Post-It


design, innovation, objects, research

Post-it

Agnese Caglio, Jeanette Landgrebe, Trine Heinemann, Dennis Day, Johannes Wagner, and Kristian Mortensen

At the ALAPP conference in autumn 2014, the SOIL project organized a panel on Post-Its and works on a special issue of a journal to document the panel.

In design workshops and similar activities, ideas and keywords are recorded continuously on Post-Its and the small colored notes are placed visibly for others in the environment, moved around, merged and combined with other Post-Its and objects and also with other small texts on whiteboards or flipcharts. As texts are Post-Its interesting because they in themselves are no more than a keywords (‘pointers’) that refer to complex meanings and ideas that participants have formulated during the process.

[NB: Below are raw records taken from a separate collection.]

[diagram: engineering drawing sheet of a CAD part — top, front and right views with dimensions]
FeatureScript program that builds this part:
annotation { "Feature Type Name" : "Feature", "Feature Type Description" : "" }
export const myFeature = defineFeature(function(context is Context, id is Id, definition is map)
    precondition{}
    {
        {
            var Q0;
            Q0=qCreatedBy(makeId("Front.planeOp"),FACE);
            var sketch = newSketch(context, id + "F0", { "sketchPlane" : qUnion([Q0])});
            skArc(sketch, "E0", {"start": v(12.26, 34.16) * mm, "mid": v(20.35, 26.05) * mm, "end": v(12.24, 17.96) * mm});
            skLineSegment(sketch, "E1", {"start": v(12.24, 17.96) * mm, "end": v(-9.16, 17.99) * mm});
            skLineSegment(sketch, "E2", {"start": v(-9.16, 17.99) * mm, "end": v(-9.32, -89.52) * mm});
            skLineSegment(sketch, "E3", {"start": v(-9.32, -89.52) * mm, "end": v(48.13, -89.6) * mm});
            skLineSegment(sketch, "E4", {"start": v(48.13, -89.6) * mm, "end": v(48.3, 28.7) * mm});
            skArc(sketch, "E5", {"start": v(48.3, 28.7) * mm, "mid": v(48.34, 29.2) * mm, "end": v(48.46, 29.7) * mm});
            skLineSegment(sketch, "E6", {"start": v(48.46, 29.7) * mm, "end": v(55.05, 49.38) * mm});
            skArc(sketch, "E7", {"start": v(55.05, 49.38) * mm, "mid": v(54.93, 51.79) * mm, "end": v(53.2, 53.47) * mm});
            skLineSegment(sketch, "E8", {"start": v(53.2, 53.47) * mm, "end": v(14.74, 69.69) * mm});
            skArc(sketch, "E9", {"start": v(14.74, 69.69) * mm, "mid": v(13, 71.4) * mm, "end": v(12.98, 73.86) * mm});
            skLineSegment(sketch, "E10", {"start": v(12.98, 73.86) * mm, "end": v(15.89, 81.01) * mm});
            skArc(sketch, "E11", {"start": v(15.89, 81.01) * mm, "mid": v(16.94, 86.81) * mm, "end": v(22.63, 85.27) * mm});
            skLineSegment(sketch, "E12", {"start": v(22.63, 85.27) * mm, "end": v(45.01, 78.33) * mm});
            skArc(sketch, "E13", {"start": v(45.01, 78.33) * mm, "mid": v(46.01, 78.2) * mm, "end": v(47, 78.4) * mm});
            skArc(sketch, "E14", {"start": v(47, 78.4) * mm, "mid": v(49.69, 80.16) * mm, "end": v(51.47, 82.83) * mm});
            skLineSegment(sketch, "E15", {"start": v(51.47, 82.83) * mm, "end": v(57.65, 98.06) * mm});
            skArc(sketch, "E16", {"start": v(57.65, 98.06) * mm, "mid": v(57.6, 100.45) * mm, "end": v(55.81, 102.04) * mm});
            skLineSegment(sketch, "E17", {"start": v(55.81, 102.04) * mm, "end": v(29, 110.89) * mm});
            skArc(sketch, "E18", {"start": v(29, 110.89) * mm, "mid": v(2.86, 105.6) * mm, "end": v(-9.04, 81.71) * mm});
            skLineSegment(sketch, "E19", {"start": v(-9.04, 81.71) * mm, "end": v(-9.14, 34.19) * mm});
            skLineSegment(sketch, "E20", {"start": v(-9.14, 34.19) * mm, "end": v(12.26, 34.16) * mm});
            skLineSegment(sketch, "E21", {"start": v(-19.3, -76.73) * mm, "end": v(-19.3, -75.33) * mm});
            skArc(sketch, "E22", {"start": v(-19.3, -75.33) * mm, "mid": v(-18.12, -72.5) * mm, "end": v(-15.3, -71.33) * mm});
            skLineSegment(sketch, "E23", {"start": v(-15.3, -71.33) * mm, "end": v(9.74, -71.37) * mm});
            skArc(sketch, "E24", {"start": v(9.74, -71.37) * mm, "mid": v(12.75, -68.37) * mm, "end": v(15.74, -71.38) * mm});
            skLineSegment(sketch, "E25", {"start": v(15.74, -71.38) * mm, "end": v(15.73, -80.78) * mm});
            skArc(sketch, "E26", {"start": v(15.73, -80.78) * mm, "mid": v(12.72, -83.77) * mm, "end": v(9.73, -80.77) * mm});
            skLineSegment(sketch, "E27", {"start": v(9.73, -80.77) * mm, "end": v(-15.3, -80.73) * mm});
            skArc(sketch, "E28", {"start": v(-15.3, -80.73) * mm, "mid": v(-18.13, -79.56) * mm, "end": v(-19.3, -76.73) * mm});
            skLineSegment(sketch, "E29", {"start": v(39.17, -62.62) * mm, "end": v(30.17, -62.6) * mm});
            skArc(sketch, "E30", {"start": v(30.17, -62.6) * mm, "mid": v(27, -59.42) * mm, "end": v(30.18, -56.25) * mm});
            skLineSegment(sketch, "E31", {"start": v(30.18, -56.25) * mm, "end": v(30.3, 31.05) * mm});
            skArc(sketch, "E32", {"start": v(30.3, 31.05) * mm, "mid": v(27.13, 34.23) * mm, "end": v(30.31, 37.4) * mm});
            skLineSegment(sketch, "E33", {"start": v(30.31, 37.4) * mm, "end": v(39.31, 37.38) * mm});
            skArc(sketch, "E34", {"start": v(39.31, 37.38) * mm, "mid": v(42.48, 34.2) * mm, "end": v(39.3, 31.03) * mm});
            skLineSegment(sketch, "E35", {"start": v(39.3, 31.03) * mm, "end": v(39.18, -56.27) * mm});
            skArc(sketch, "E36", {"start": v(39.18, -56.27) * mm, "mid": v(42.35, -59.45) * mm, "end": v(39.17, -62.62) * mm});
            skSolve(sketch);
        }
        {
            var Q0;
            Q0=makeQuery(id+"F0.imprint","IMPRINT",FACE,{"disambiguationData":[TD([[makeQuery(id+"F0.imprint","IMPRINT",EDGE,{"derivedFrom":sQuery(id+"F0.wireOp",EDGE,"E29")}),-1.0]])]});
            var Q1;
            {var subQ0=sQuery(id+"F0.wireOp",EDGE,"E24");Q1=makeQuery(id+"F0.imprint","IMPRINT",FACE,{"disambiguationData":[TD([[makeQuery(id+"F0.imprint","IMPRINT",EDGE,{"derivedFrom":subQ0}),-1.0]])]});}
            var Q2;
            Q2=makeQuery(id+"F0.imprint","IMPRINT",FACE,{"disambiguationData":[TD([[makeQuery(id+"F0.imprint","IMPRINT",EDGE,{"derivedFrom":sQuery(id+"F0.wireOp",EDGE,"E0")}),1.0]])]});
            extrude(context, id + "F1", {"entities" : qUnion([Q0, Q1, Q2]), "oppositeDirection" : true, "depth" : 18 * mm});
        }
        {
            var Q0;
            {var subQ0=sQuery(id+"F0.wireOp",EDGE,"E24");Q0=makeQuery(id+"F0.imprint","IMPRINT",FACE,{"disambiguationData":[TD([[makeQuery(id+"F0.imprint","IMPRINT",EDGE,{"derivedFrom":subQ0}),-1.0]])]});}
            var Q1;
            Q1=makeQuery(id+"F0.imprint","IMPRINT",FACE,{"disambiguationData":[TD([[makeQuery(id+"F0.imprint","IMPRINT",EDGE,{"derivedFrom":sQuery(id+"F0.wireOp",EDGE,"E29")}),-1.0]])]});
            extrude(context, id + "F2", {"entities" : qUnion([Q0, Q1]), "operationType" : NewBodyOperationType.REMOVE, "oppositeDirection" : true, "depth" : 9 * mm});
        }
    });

But how ‘sticky’ are these complex meanings when Post-Its move around? Where do Post-Its go when the workshop or the creative process is over? An interesting example was the exercise when our current department was formed. Post-Its, yarn and other materials were put up on a bulletin board over a period. The employees’ areas of interest were successively written on the board. The passers-by could highlight network relationships and comment structure with colored pens. After a period the activity was abandoned. There had been formed a snapshot of many employees’ academic interests which was interesting, informative, and consequential. When the material was taken down these material correlates of all these networks disappeared. The material had fulfilled its creative purpose.

At the panel papers by Caglio, Landgrebe & Heinemann, Day & Wagner, and Mortensen & Brouwer were presented. A special issue, to be edited by Dennis Day & Johannes Wagner is currently being prepared.